A popular statistic of the millennial-obsessed is that 10,000 millennials turn 21 every day in America. If you consider the age range of Yuccies, as of 2019 they are aged between 18 and 37 years old. Of course, Yuccies are digital natives. They are the only generation for which technology is not something they have had to adapt to.
Yuccies Love to Eat Out
Self-described Yuccie, David Infante, states that Yuccies are really into eating out. This generation also drinks more coffee than ever before—thanks to growing up in the age of Starbucks and the coffee-swilling Gilmore Girls.
A 2015 study by The NPD Group revealed that at least certain millennials decreased restaurant spending, to a not-so-paltry $96 billion. "Millennials say that they are cooking at home more often as many 'don’t at all mind to do so,' and about half claim to like to cook."
Reasons for eating at home included the price of eating out and the ability to make more healthful, good food at home.
I'm willing to bet the convenience and compulsion to eat while on their phones or laptops plays a part in this trend; you never know what to expect at a restaurant and the tension may be too much to take.

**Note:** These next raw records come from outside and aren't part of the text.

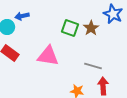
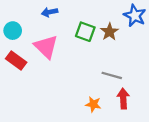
blue arrow: (22, 16) -> (50, 12), moved
pink triangle: (48, 56) -> (46, 47), moved, turned 35

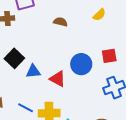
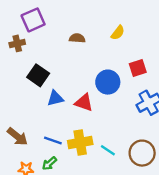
yellow semicircle: (99, 15) -> (118, 33), moved
black square: (14, 58) -> (38, 75), moved

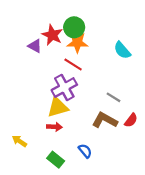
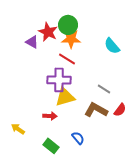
purple cross: (64, 87) -> (59, 80), turned 30
yellow triangle: (58, 107) -> (65, 97), moved

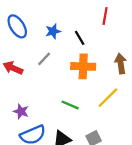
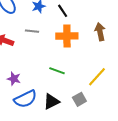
gray line: (44, 59) -> (32, 31), turned 56
yellow line: (108, 98) -> (97, 77), moved

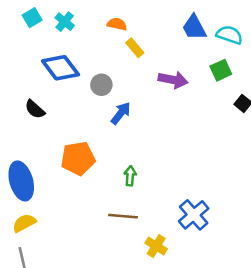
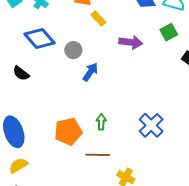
orange pentagon: (78, 158) -> (68, 132), moved
blue cross: (194, 215) -> (151, 125), moved

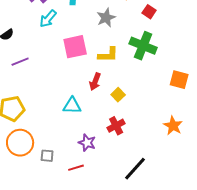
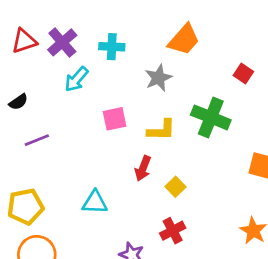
red square: (149, 12) -> (243, 74), moved
pink square: (75, 47) -> (115, 119), size x0.7
cyan triangle: (72, 106) -> (95, 202), moved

In other words, Whole Foods may be right on target with its new tech-centric, small-format "convenience" stores that will likely compete more with Trader Joe's, which has mastered convenient, ready-to-eat foods. In fact, many studies point to millennials opting to grab food from convenience stores.
Things Food Businesses Should Do
Every day it seems there is conflicting data about what millennials want. The bottom line is that technology rules and consumers have different desires and needs.
Keep focusing on providing a great customer experience, whether you have a restaurant, manufacture food, have a retail grocery, or something in between. Be technology-friendly, whether letting customers use their phones to pre-order or quickly find sustainable products with apps.
Encourage social sharing and communication in your customer service strategy. Create a customer experience that focuses on the experiential such as offering a sampling of products and having transparent information. Ask customers what they want. This includes using interesting fundraising and crowdfunding techniques for your food business.
Know and communicate your brand upfront. Know who you want to attract to understand your business potential and if you're all set for success. If your brand and business are more aligned with low-tech, old-fashioned values, so be it. It still has its place in the marketplace and should be marketed as such.
Finally, offer really good food at reasonable prices.